Capítulos

2 Tessalonicenses

Autoria e Data de Composição

A autoria de 2 Tessalonicenses é um dos debates mais polêmicos da crítica paulina. A carta se apresenta como escrita por Paulo, Silvano e Timóteo (2ts1:1), assim como 1 Tessalonicenses, e inclui uma nota de autenticação de próprio punho em 2ts3:17. No entanto, numerosos estudiosos modernos classificam a carta como deutero-paulina, ou seja, pseudônima.

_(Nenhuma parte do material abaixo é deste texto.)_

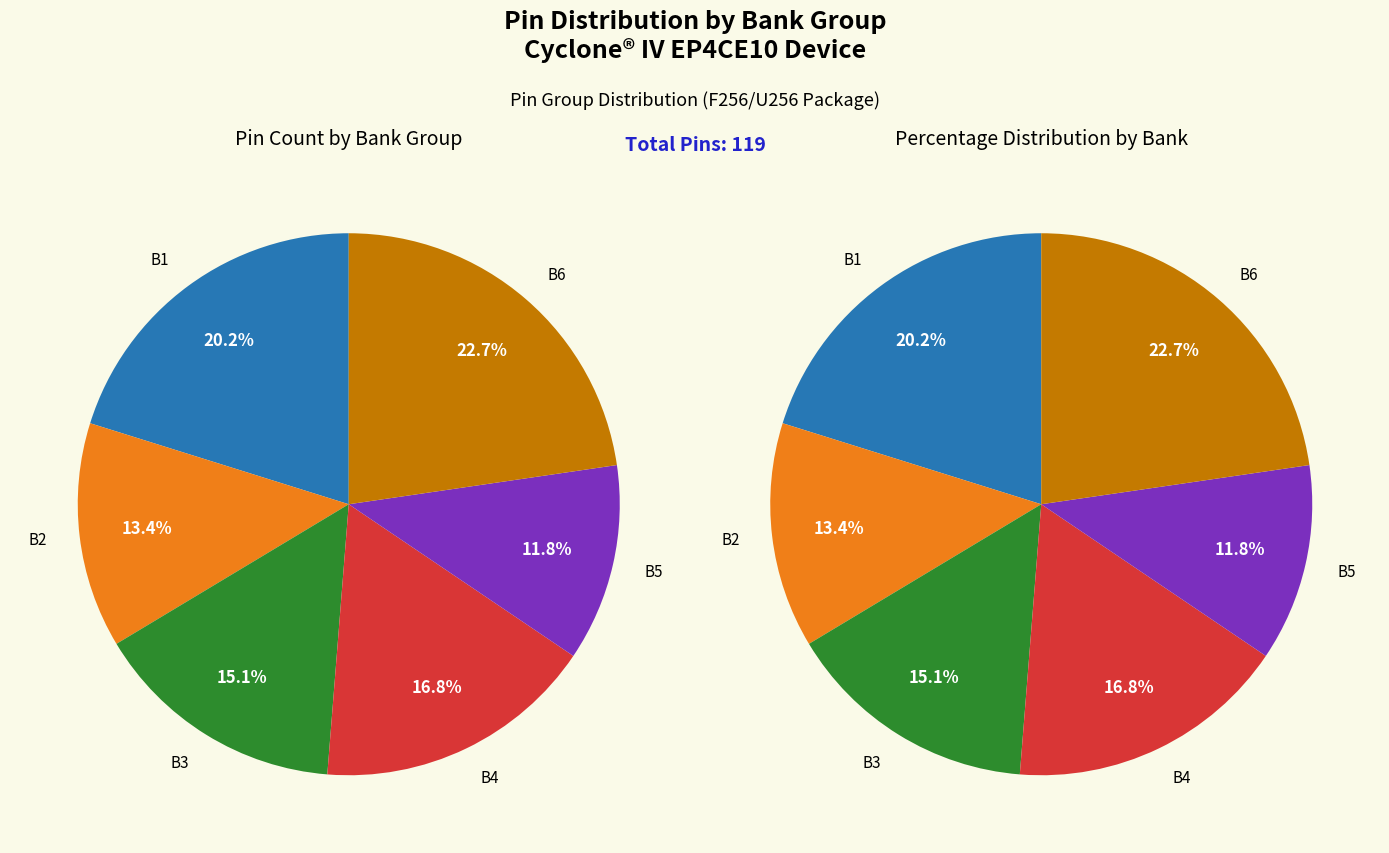

Do B6 and B5 together represent more than half of the pie?

No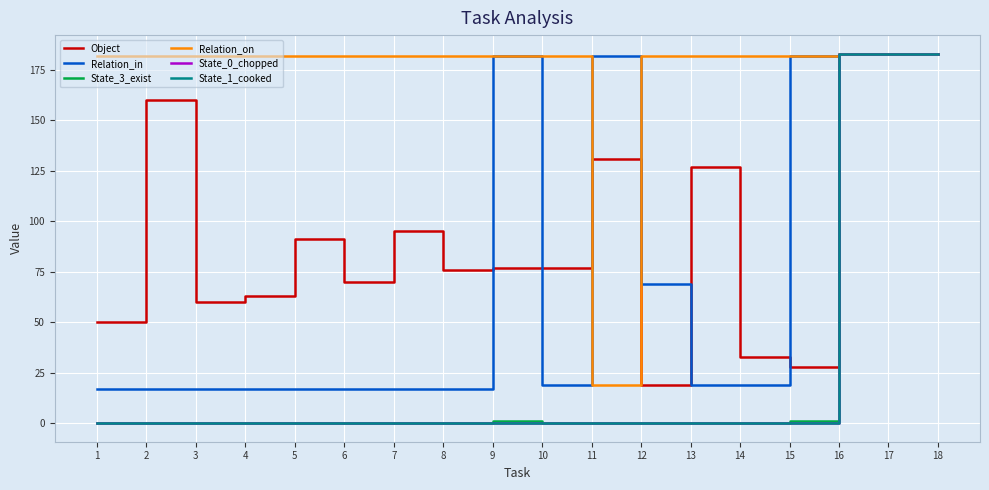

How many lines are shown in the chart?

6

Os principais argumentos contra a autoria paulina incluem: vocabulário e estilo mais formal e frio do que 1 Tessalonicenses; a escatologia de 2ts2 parece contradizer a de 1ts4-5 (aqui o Dia do Senhor é precedido por sinais claros; lá, ele chega de surpresa); e a dependência literária tão próxima de 1 Tessalonicenses que alguns estudiosos falam em imitação deliberada. Norman Perrin e outros argumentam que a nota de autenticidade em 2ts3:17 seria exatamente o tipo de recurso que um pseudônimo usaria para se credenciar.

Os defensores da autoria paulina respondem que a contradição escatológica é aparente, resolvível pela distinção entre o aspecto súbito do fim (para os desavisados) e os sinais que o precedem. Se autêntica, a data seria logo após 1 Tessalonicenses, por volta de 50 a 51 d.C., ainda de Corinto. O debate permanece sem resolução consensual.

Manuscritos

Data dos manuscritos mais antigos: cerca de 200 d.C.

2 Tessalonicenses não sobrevive nas folhas preservadas do Papiro Chester Beatty P46 (cerca de 200 d.C.); o manuscrito se encerra nos dois primeiros capítulos de 1 Tessalonicenses, e as folhas finais foram perdidas. A carta é citada explicitamente por Irineu de Lião no século II (Adv. Haer. III), o que indica circulação anterior a essa data. Os grandes códices Sinaítico, Vaticano e Alexandrino também contêm a carta.

Conteúdo Principal

    Saudação e Ação de Graças

  • Saudação de Paulo, Silvano e Timóteo à Igreja de Tessalônica(2Ts 1:1)
  • Ação de graças pelo crescimento da fé e do amor mútuo dos tessalonicenses em meio à perseguição(2Ts 1:3)
  • Deus retribuirá com tribulação os que perseguem; com descanso os perseguidos, na revelação de Cristo(2Ts 1:6)
  • O Homem da Iniquidade e os Sinais do Fim

  • Correção de um equívoco: o Dia do Senhor ainda não chegou; é preciso que venha primeiro a apostasia(2Ts 2:1)
  • O "homem da iniquidade" (ou "homem da perdição") que se senta no templo de Deus proclamando-se Deus(2Ts 2:3)
  • O "que retém" (katechon): algo ou alguém que impede a revelação do ímpio por ora(2Ts 2:6)
  • O ímpio virá com ação de Satanás, com sinais e prodígios mentirosos, enganando os que se perdem(2Ts 2:9)
  • Ação de graças pelos eleitos: Deus os escolheu desde o princípio para a salvação(2Ts 2:13)
  • Exortações e Disciplina Comunitária

  • Pedido de oração para que a Palavra se propague e Paulo seja liberto dos perversos(2Ts 3:1)
  • Advertência contra os que vivem sem ordem e não trabalham; Paulo deu o exemplo de trabalhar com as mãos(2Ts 3:6)
  • "Quem não trabalha, também não coma": disciplina comunitária para os ociosos(2Ts 3:10)
  • Isolamento do desobediente como forma de correção fraterna, não de inimizade(2Ts 3:14)

O "Homem da Iniquidade" e a Tradição Apocalíptica

O trecho de 2ts2:1-12 é um dos mais debatidos do Novo Testamento. A figura do "homem da iniquidade" (ou "filho da perdição") que se assenta no templo de Deus não é identificada na carta. Ao longo da história, foi associada a diferentes personagens: Calígula, Nero, o papado (na tradição protestante), um anticristo futuro (no dispensacionalismo moderno), entre outros.

O misterioso "que retém" (katechon, 2ts2:6-7) gerou especulação durante séculos: seria o Império Romano, o próprio Paulo, o Espírito Santo ou outro agente? Nenhuma identificação obteve consenso acadêmico. O capítulo usa linguagem de apocalíptica judaica semelhante à de Daniel e a alguns trechos do Apocalipse.